Extracted entries:
Start of Block
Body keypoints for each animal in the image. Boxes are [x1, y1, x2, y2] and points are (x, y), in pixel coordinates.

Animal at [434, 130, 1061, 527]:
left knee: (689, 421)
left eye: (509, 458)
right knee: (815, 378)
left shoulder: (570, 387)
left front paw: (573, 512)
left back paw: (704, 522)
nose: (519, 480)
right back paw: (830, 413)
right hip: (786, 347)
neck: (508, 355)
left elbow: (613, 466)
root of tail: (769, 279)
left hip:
End of Block
Exercise instructions:
Each line above, from the one that contains "left back paw: (704, 522)" to the last line of the records, should be repeated exactly. Leave out all others.

Answer area:
left back paw: (704, 522)
nose: (519, 480)
right back paw: (830, 413)
right hip: (786, 347)
neck: (508, 355)
left elbow: (613, 466)
root of tail: (769, 279)
left hip:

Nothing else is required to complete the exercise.